Acute liver failure due to hepatitis B: a case report

Ana Madeleine Barrera L. (1), Laura Daniela Rincón (2), Fernando Peñaloza Cruz MD. (3), Lina Patricia Vargas N. (4), Farhi Alonso Delgado Medina (5)

(1) Internal Medicine Resident at the Universidad del Rosario and Hospital Occidente de Kennedy.

(2) Medical Student,  Internal Medicine Rotation at the Hospital Occidente de Kennedy.

(3) Internist and Gastroenterologist at the Hospital Occidente de Kennedy.

(4) Internal Medicine Resident at the Universidad del Rosario and Hospital Occidente de Kennedy.

(5) Internist at the Hospital Occidente de Kennedy.

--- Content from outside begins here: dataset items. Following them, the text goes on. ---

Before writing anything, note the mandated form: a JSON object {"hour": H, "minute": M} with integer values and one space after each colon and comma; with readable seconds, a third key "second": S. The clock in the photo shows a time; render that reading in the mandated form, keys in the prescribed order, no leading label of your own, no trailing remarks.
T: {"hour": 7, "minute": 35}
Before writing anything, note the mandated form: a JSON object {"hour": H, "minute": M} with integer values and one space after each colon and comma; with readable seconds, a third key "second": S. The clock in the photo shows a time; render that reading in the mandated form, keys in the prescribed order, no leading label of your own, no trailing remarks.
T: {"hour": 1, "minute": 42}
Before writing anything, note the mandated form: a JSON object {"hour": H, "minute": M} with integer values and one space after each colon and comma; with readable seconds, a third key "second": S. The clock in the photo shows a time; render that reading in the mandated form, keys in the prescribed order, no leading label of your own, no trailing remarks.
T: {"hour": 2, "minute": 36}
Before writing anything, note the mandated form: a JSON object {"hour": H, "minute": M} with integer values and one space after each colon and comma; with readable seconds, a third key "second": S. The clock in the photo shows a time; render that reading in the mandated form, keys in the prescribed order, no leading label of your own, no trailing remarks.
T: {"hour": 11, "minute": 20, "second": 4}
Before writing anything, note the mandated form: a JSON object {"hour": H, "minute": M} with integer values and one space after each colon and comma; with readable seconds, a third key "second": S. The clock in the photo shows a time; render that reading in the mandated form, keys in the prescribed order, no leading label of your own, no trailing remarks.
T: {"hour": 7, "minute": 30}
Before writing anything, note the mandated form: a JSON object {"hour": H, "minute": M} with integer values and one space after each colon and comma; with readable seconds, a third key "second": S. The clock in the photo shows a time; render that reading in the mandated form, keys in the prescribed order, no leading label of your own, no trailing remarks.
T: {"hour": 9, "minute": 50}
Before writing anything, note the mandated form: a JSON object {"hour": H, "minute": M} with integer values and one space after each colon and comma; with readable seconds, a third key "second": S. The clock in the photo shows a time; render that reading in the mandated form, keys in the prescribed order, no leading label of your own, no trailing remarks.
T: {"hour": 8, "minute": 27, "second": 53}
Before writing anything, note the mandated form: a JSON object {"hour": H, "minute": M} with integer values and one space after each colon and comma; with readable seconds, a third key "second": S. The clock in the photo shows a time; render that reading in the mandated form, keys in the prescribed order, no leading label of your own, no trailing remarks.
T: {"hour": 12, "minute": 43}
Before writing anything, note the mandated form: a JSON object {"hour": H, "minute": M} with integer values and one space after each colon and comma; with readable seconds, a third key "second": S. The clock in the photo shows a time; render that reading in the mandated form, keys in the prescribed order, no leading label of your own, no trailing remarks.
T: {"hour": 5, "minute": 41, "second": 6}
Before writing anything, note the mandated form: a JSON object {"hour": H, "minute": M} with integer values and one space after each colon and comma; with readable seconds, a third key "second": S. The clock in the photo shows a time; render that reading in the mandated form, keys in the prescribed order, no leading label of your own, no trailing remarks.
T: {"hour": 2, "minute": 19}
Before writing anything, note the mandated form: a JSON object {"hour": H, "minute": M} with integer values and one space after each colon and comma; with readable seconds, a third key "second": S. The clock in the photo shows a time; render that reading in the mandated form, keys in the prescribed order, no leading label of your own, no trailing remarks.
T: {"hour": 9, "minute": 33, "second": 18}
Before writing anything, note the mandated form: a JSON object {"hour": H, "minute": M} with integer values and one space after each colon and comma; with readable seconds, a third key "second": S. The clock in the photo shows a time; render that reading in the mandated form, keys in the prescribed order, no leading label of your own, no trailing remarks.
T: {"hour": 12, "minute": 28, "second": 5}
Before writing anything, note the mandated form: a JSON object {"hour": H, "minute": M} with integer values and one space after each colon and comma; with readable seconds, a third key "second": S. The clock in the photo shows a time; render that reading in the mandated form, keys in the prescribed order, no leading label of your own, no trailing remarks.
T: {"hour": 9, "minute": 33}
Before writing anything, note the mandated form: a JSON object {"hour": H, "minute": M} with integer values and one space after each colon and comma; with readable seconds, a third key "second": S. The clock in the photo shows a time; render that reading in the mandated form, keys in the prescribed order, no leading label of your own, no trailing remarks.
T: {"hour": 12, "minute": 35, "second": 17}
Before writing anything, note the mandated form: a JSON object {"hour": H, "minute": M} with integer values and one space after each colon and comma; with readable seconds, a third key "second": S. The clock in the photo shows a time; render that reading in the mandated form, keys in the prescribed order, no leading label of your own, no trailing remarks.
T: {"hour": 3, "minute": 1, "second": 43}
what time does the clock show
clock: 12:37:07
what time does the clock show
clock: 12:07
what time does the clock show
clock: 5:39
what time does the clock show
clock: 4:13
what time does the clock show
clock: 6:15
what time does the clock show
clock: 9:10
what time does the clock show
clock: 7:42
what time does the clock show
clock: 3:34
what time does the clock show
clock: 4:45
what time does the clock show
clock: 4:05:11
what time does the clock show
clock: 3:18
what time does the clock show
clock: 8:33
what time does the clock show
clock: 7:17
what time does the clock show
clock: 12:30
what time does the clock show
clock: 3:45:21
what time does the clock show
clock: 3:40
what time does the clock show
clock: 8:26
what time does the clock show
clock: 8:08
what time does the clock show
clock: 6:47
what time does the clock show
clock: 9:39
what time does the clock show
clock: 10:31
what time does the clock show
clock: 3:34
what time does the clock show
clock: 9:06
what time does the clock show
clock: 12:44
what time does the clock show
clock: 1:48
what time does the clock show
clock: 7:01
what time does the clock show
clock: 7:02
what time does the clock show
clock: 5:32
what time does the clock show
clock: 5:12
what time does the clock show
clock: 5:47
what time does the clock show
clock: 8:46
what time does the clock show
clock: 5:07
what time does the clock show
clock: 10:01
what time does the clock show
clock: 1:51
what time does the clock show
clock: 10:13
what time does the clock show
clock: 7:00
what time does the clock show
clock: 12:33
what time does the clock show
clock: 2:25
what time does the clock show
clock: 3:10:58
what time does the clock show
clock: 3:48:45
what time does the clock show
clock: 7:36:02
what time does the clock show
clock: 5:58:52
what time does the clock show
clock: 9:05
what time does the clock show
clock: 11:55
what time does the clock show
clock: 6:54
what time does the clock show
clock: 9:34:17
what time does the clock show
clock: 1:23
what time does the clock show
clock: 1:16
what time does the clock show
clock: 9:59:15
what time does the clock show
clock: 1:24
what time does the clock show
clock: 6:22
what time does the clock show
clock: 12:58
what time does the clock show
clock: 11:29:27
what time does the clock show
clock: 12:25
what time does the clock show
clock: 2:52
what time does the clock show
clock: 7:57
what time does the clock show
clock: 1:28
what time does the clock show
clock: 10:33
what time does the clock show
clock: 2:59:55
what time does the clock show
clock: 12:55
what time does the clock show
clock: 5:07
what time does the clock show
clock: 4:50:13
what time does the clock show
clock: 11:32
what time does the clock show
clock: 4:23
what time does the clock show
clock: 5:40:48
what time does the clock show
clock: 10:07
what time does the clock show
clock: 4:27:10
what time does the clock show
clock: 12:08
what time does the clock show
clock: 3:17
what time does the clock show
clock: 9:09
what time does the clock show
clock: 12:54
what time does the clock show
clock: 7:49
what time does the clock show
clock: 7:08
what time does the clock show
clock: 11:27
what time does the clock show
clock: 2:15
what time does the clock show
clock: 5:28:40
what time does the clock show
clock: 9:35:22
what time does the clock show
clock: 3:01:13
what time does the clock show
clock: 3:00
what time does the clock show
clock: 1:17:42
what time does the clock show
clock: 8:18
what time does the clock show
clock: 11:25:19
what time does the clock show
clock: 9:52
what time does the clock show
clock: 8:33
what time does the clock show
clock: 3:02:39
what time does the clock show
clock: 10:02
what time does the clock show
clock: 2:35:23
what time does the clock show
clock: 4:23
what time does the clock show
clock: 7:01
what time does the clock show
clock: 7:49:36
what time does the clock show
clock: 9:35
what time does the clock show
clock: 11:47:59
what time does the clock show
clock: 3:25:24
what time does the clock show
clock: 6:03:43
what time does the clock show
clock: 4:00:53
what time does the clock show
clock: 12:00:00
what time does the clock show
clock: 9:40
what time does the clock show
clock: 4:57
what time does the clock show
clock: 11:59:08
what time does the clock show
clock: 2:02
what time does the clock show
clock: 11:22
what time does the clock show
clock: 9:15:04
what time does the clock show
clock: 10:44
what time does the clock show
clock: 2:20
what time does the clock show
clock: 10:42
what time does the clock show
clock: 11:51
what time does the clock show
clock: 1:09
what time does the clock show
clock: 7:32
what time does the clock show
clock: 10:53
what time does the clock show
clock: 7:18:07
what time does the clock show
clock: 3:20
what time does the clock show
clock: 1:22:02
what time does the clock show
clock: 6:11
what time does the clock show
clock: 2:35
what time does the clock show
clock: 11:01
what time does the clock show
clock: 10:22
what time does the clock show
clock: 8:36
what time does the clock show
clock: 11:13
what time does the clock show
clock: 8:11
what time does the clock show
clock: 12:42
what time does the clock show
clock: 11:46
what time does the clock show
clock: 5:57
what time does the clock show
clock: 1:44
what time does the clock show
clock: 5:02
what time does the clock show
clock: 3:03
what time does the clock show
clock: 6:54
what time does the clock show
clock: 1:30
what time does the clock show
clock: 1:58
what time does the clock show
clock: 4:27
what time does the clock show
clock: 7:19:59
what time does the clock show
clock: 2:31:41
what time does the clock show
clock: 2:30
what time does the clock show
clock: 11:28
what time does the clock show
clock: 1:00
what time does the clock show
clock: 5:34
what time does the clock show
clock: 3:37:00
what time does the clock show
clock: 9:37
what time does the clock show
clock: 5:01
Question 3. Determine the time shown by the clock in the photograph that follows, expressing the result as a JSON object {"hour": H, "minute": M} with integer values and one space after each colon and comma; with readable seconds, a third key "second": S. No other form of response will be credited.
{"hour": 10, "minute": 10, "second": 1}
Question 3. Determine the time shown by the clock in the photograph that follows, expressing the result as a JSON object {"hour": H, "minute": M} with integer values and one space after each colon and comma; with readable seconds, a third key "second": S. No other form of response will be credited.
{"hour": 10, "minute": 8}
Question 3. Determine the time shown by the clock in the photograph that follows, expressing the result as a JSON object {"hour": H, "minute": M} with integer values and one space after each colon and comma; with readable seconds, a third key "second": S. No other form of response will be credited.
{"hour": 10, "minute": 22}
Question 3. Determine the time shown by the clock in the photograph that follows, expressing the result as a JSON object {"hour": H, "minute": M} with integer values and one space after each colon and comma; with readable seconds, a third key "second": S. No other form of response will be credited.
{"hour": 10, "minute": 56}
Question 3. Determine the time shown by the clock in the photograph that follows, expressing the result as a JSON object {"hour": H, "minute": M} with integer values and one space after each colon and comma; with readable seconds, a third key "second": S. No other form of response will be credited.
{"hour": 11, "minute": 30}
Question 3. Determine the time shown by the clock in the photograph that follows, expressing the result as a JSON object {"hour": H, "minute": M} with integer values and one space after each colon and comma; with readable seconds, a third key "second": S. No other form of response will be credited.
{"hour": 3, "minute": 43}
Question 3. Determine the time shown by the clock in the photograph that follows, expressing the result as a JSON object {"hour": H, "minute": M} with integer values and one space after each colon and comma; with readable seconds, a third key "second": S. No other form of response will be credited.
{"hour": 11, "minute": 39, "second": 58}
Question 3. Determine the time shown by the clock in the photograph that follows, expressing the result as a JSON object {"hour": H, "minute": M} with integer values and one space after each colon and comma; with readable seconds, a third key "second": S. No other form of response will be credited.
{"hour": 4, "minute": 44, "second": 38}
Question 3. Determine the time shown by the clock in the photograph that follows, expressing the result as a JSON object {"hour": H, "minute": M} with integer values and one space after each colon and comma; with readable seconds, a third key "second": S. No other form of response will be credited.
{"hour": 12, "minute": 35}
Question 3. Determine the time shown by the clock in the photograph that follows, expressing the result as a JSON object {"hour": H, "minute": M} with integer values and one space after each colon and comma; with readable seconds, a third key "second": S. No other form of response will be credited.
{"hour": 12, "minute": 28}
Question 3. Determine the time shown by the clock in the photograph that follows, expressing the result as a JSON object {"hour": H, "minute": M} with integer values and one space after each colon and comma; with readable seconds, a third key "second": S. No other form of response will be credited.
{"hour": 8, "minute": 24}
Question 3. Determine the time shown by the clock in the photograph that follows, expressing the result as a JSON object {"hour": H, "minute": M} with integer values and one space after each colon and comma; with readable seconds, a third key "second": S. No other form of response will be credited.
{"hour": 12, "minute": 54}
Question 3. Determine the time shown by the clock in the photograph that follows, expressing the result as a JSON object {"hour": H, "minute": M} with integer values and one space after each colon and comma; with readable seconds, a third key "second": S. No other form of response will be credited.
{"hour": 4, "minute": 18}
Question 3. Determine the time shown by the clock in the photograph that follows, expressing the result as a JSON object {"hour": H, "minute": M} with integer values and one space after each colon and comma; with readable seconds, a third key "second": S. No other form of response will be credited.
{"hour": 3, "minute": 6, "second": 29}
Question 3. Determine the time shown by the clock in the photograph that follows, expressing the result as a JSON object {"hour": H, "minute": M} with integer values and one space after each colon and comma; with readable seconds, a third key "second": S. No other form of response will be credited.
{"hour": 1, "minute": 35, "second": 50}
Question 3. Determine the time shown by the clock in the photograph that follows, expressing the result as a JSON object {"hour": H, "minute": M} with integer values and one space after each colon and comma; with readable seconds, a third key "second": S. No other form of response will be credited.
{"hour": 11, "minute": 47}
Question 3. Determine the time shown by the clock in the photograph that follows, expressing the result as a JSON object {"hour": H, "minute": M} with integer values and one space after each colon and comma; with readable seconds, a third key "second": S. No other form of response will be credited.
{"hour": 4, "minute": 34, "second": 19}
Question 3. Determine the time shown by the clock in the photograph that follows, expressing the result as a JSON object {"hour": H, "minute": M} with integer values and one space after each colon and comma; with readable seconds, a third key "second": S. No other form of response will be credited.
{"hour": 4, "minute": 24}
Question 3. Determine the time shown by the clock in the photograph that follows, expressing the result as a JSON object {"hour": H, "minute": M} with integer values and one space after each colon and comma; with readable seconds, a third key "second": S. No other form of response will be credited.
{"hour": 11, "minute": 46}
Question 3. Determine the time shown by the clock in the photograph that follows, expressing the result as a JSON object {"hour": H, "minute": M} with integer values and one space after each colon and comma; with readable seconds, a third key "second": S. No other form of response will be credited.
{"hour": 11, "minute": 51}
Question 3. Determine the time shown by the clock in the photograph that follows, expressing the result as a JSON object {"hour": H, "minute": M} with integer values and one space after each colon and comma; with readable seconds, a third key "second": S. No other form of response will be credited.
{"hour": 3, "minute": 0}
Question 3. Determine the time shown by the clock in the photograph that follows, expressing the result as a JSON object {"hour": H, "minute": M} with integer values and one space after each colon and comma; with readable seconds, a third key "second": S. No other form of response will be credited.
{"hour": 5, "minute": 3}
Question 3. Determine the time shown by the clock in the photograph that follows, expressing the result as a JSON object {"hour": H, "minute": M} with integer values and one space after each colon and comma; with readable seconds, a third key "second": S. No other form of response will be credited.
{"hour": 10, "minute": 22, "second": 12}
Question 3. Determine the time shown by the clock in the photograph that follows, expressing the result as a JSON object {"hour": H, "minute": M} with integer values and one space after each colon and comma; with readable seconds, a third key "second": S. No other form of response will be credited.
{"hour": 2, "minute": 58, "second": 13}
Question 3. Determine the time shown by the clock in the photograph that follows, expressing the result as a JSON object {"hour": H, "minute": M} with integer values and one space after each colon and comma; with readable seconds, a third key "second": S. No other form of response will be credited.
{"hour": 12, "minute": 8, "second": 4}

Received:    22-11-13   Accepted:    21-07-15

Abstract

We report the case of a 37 year old woman who came to the hospital because of jaundice and a fever. Her symptoms were associated with significant liver impairment and a necroinflammatory pattern due to viral hepatitis B although she had no relevant medical history. Her symptoms developed rapidly until death. We present the factors that may have influenced her progression to fulminant liver failure as described in the literature.

Keywords

Acute liver failure, causes of hepatitis B, hepatitis B virus, hepatitis B viral mutations, hepatitis B therapy.

INTRODUCTION

Fulminant hepatic failure is a severe and acute injury which presents infrequently. It is probably related to or induced by an exaggerated immune response to viral hepatitis, or as described in most of the series, to acetaminophen poisoning and acute liver necrosis.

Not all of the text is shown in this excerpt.